(Resumo do artigo publicado na revista Ciência Criminal - edição especial “A mente criminosa”)
Em todos os países do mundo existe grande debate em torno do tema da maioridade penal. A polêmica advém da dificuldade em se estabelecer claramente o momento a partir do qual uma pessoa pode ser considerada plenamente responsável por seus próprios atos e, conseqüentemente, ser legalmente apenada em função do que faz ou deixa de fazer. No manual de 2006 da Unicef recomenda-se que a idade penal mínima oscile na ampla margem entre 7 e 18 anos, o que mostra bem o grau de incerteza que cerca o tema. Além disso, a disparidade encontrada quando se examinam os diversos países do mundo demonstra a falta de um consenso sobre o tema, reflexo das limitações do conhecimento científico diante da questão.
A adoção de uma idade penal mínima baseia-se na idéia, universalmente aceita, de que crianças não têm discernimento sobre o certo e o errado e não desenvolveram controle adequado sobre seus impulsos, não sendo, portanto, culpadas por seus atos. Como há também unanimidade em aceitar-se que adultos mentalmente sãos devem ser responsabilizados por seus atos, o problema surge no meio termo, quando é necessário definir o momento em que a pessoa passa do estado de criança sem discernimento para o de adulto responsável – fase que coincide com o turbulento período da adolescência.
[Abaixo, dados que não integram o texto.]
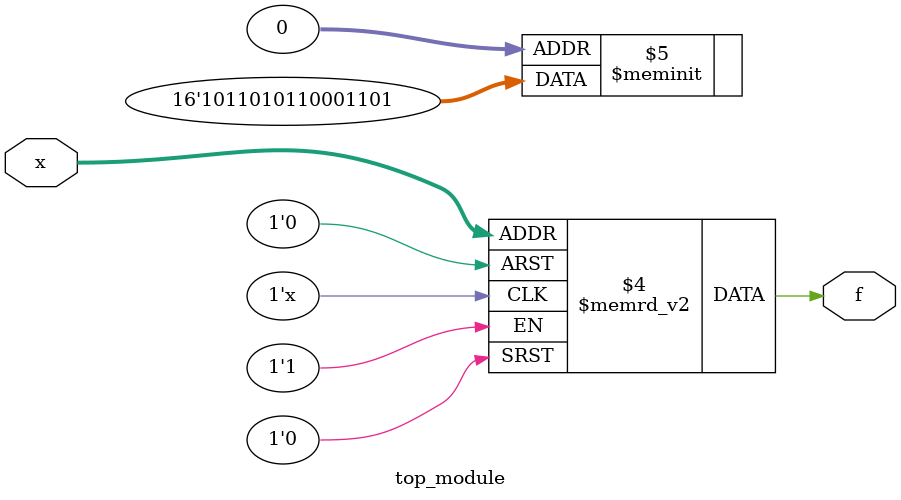
<source format=sv>
module top_module (
	input [4:1] x,
	output logic f
);
    always_comb begin
        case (x)
            4'b0000: f = 1;
            4'b0001: f = 0;
            4'b0011: f = 1;
            4'b0010: f = 1;
            4'b0110: f = 0;
            4'b0111: f = 1;
            4'b0101: f = 0;
            4'b0100: f = 0;
            4'b1100: f = 1;
            4'b1101: f = 1;
            4'b1111: f = 1;
            4'b1110: f = 0;
            4'b1010: f = 1;
            4'b1011: f = 0;
            4'b1001: f = 0;
            4'b1000: f = 1;
        endcase
    end
endmodule

</source>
Colocando a questão dessa maneira, fica claro o porquê da dificuldade – essa transição é obviamente um processo contínuo dentro do desenvolvimento psíquico, sendo impossível, portanto, estabelecer uma idade padronizada para todos, pois as pessoas amadurecem e desenvolvem-se de forma distinta.
Ao nos voltarmos para a ciência na busca por uma resposta podemos nos deparar mais com dúvidas do que esclarecimentos: já há algum tempo sabemos que o cérebro adolescente passa por grandes transformações, comparáveis apenas às da primeira infância. A partir da puberdade ocorre uma modificação na estrutura do cérebro, com a formação de novas conexões entre os neurônios (as chamadas sinapses) principalmente na região do cérebro localizada na parte mais anterior da cabeça, o córtex pré-frontal, que dura até cerca de vinte anos. De modo simplificado, o córtex pré-frontal é a área do cérebro responsável por nos tornar seres civilizados, pois atua principalmente na capacidade de planejamento executivo, sendo responsável pela capacidade de antecipar o futuro, prever conseqüências, controlar impulsos, adiar gratificações, definir de estratégias. Assim, as grandes transformações físicas ocorrendo no cérebro nessa região durante a adolescência explicam, ao menos em parte, o comportamento impulsivo, imediatista, explosivo, enfim, a rebeldia típica dessa fase. A partir disso é defensável o argumento de que o adolescente, por ainda não ter o maquinário biológico adequado, não pode ser plenamente responsabilizado por seus atos, pois seu cérebro é biologicamente incompleto. Baseada em tal pressuposto a própria psiquiatria não firma o diagnóstico de transtorno de personalidade antes dos 18 anos – até lá o temperamento e caráter estariam sendo definidos.
Por outro lado, pesquisadores que estudam especificamente personalidade em crianças e adolescentes propõem que algumas pessoas já demonstram claramente ter uma estrutura de personalidade mal formada ainda muito jovens e defendem a possibilidade de se estabelecer o diagnóstico de personalidade anti-social antes mesmo dos 18 anos.
Diante disso, fica claro que ainda não há bases sólidas para determinar psicológica, psiquiátrica ou mesmo socialmente qual é a idade mínima a partir da qual podemos imputar criminalmente todos os seres humanos. A impossibilidade de determinar um critério rígido padronizado mostra que a pergunta a ser feita não pode ser “Quando as pessoas passam a ser plenamente imputáveis?”. É necessária uma modificação de paradigma para que possamos perguntar “Esse indivíduo em específico é plenamente imputável?”, e isso, independentemente de sua idade. Apenas procedendo dessa maneira poderemos caminhar na direção da justa individualização das medidas aplicadas, distinguindo aqueles que precisam (e podem) ser reeducados daqueles que devem responder criminalmente.